> _Goal of the exercise_
The reply should consist of every entry, repeated exactly.

> _Recorded data_
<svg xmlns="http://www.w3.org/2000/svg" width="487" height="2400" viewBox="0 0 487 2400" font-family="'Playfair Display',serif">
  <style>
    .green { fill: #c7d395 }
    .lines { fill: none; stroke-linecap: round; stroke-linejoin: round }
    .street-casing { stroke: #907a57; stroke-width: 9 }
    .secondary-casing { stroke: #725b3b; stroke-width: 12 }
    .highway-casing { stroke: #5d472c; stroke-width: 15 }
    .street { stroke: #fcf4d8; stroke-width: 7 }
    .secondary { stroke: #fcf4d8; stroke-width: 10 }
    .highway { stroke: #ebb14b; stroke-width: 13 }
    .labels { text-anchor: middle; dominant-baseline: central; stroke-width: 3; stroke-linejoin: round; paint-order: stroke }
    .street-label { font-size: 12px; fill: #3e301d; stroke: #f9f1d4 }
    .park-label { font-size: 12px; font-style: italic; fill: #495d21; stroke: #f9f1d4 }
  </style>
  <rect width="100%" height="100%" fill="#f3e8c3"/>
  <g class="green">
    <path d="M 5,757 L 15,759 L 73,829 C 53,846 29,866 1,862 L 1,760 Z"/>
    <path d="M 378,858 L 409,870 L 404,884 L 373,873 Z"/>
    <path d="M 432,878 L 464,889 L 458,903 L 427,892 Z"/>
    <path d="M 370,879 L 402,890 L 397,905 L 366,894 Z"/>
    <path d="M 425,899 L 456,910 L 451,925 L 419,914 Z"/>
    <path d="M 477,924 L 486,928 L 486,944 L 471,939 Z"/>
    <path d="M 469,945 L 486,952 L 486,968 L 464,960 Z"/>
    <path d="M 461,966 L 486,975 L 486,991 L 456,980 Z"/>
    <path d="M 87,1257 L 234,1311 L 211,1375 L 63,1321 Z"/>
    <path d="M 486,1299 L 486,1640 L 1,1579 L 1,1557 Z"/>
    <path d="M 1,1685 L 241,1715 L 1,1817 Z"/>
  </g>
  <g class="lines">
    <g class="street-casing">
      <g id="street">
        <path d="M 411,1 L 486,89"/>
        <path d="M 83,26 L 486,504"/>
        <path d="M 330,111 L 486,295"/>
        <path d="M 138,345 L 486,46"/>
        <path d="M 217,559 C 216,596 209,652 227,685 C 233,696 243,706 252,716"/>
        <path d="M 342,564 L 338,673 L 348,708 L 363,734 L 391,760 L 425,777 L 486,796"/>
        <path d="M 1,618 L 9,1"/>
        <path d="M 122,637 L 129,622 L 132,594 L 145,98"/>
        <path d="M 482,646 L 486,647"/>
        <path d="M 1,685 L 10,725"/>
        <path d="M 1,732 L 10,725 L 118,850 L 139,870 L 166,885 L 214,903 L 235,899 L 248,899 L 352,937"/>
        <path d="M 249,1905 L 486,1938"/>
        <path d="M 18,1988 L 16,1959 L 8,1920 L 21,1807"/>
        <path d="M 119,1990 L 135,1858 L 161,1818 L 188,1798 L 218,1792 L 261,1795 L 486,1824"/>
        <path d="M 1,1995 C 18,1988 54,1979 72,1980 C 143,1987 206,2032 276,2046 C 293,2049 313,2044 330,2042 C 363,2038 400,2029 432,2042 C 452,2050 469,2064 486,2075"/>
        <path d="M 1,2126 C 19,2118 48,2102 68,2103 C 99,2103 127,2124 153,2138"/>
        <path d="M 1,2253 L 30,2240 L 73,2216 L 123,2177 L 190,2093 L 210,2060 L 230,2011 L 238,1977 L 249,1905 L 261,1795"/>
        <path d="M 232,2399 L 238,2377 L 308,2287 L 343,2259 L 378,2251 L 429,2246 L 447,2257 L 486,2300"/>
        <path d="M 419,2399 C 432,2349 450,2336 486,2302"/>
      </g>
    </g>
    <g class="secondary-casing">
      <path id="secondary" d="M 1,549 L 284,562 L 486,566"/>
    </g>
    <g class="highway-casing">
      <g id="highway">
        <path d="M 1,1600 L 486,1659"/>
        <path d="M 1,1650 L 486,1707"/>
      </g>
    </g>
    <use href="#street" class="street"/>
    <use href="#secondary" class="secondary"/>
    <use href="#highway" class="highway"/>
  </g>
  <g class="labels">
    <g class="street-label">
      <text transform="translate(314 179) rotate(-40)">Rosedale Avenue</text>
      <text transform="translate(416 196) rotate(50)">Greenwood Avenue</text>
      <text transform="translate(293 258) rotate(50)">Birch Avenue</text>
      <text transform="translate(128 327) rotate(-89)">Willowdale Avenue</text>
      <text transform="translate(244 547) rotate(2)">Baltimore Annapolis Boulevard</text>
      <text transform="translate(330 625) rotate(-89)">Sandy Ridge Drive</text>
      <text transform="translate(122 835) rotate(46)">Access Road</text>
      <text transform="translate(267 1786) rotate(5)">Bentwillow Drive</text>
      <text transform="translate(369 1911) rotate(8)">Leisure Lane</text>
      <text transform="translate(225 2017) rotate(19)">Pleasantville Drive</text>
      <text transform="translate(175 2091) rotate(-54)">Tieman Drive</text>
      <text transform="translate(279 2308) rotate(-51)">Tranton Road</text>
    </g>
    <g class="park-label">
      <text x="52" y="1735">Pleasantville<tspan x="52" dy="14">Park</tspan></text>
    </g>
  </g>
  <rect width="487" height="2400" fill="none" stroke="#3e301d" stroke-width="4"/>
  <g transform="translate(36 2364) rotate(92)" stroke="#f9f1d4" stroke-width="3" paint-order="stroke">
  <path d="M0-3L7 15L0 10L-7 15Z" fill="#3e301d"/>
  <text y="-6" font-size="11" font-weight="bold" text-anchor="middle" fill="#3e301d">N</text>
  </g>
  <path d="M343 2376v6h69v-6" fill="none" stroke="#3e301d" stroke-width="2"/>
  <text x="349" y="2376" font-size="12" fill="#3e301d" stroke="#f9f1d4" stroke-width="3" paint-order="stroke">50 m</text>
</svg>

> _Exercise output_
<svg xmlns="http://www.w3.org/2000/svg" width="487" height="2400" viewBox="0 0 487 2400" font-family="'Playfair Display',serif">
  <style>
    .green { fill: #c7d395 }
    .lines { fill: none; stroke-linecap: round; stroke-linejoin: round }
    .street-casing { stroke: #907a57; stroke-width: 9 }
    .secondary-casing { stroke: #725b3b; stroke-width: 12 }
    .highway-casing { stroke: #5d472c; stroke-width: 15 }
    .street { stroke: #fcf4d8; stroke-width: 7 }
    .secondary { stroke: #fcf4d8; stroke-width: 10 }
    .highway { stroke: #ebb14b; stroke-width: 13 }
    .labels { text-anchor: middle; dominant-baseline: central; stroke-width: 3; stroke-linejoin: round; paint-order: stroke }
    .street-label { font-size: 12px; fill: #3e301d; stroke: #f9f1d4 }
    .park-label { font-size: 12px; font-style: italic; fill: #495d21; stroke: #f9f1d4 }
  </style>
  <rect width="100%" height="100%" fill="#f3e8c3"/>
  <g class="green">
    <path d="M 5,757 L 15,759 L 73,829 C 53,846 29,866 1,862 L 1,760 Z"/>
    <path d="M 378,858 L 409,870 L 404,884 L 373,873 Z"/>
    <path d="M 432,878 L 464,889 L 458,903 L 427,892 Z"/>
    <path d="M 370,879 L 402,890 L 397,905 L 366,894 Z"/>
    <path d="M 425,899 L 456,910 L 451,925 L 419,914 Z"/>
    <path d="M 477,924 L 486,928 L 486,944 L 471,939 Z"/>
    <path d="M 469,945 L 486,952 L 486,968 L 464,960 Z"/>
    <path d="M 461,966 L 486,975 L 486,991 L 456,980 Z"/>
    <path d="M 87,1257 L 234,1311 L 211,1375 L 63,1321 Z"/>
    <path d="M 486,1299 L 486,1640 L 1,1579 L 1,1557 Z"/>
    <path d="M 1,1685 L 241,1715 L 1,1817 Z"/>
  </g>
  <g class="lines">
    <g class="street-casing">
      <g id="street">
        <path d="M 411,1 L 486,89"/>
        <path d="M 83,26 L 486,504"/>
        <path d="M 330,111 L 486,295"/>
        <path d="M 138,345 L 486,46"/>
        <path d="M 217,559 C 216,596 209,652 227,685 C 233,696 243,706 252,716"/>
        <path d="M 342,564 L 338,673 L 348,708 L 363,734 L 391,760 L 425,777 L 486,796"/>
        <path d="M 1,618 L 9,1"/>
        <path d="M 122,637 L 129,622 L 132,594 L 145,98"/>
        <path d="M 482,646 L 486,647"/>
        <path d="M 1,685 L 10,725"/>
        <path d="M 1,732 L 10,725 L 118,850 L 139,870 L 166,885 L 214,903 L 235,899 L 248,899 L 352,937"/>
        <path d="M 249,1905 L 486,1938"/>
        <path d="M 18,1988 L 16,1959 L 8,1920 L 21,1807"/>
        <path d="M 119,1990 L 135,1858 L 161,1818 L 188,1798 L 218,1792 L 261,1795 L 486,1824"/>
        <path d="M 1,1995 C 18,1988 54,1979 72,1980 C 143,1987 206,2032 276,2046 C 293,2049 313,2044 330,2042 C 363,2038 400,2029 432,2042 C 452,2050 469,2064 486,2075"/>
        <path d="M 1,2126 C 19,2118 48,2102 68,2103 C 99,2103 127,2124 153,2138"/>
        <path d="M 1,2253 L 30,2240 L 73,2216 L 123,2177 L 190,2093 L 210,2060 L 230,2011 L 238,1977 L 249,1905 L 261,1795"/>
        <path d="M 232,2399 L 238,2377 L 308,2287 L 343,2259 L 378,2251 L 429,2246 L 447,2257 L 486,2300"/>
        <path d="M 419,2399 C 432,2349 450,2336 486,2302"/>
      </g>
    </g>
    <g class="secondary-casing">
      <path id="secondary" d="M 1,549 L 284,562 L 486,566"/>
    </g>
    <g class="highway-casing">
      <g id="highway">
        <path d="M 1,1600 L 486,1659"/>
        <path d="M 1,1650 L 486,1707"/>
      </g>
    </g>
    <use href="#street" class="street"/>
    <use href="#secondary" class="secondary"/>
    <use href="#highway" class="highway"/>
  </g>
  <g class="labels">
    <g class="street-label">
      <text transform="translate(314 179) rotate(-40)">Rosedale Avenue</text>
      <text transform="translate(416 196) rotate(50)">Greenwood Avenue</text>
      <text transform="translate(293 258) rotate(50)">Birch Avenue</text>
      <text transform="translate(128 327) rotate(-89)">Willowdale Avenue</text>
      <text transform="translate(244 547) rotate(2)">Baltimore Annapolis Boulevard</text>
      <text transform="translate(330 625) rotate(-89)">Sandy Ridge Drive</text>
      <text transform="translate(122 835) rotate(46)">Access Road</text>
      <text transform="translate(267 1786) rotate(5)">Bentwillow Drive</text>
      <text transform="translate(369 1911) rotate(8)">Leisure Lane</text>
      <text transform="translate(225 2017) rotate(19)">Pleasantville Drive</text>
      <text transform="translate(175 2091) rotate(-54)">Tieman Drive</text>
      <text transform="translate(279 2308) rotate(-51)">Tranton Road</text>
    </g>
    <g class="park-label">
      <text x="52" y="1735">Pleasantville<tspan x="52" dy="14">Park</tspan></text>
    </g>
  </g>
  <rect width="487" height="2400" fill="none" stroke="#3e301d" stroke-width="4"/>
  <g transform="translate(36 2364) rotate(92)" stroke="#f9f1d4" stroke-width="3" paint-order="stroke">
  <path d="M0-3L7 15L0 10L-7 15Z" fill="#3e301d"/>
  <text y="-6" font-size="11" font-weight="bold" text-anchor="middle" fill="#3e301d">N</text>
  </g>
  <path d="M343 2376v6h69v-6" fill="none" stroke="#3e301d" stroke-width="2"/>
  <text x="349" y="2376" font-size="12" fill="#3e301d" stroke="#f9f1d4" stroke-width="3" paint-order="stroke">50 m</text>
</svg>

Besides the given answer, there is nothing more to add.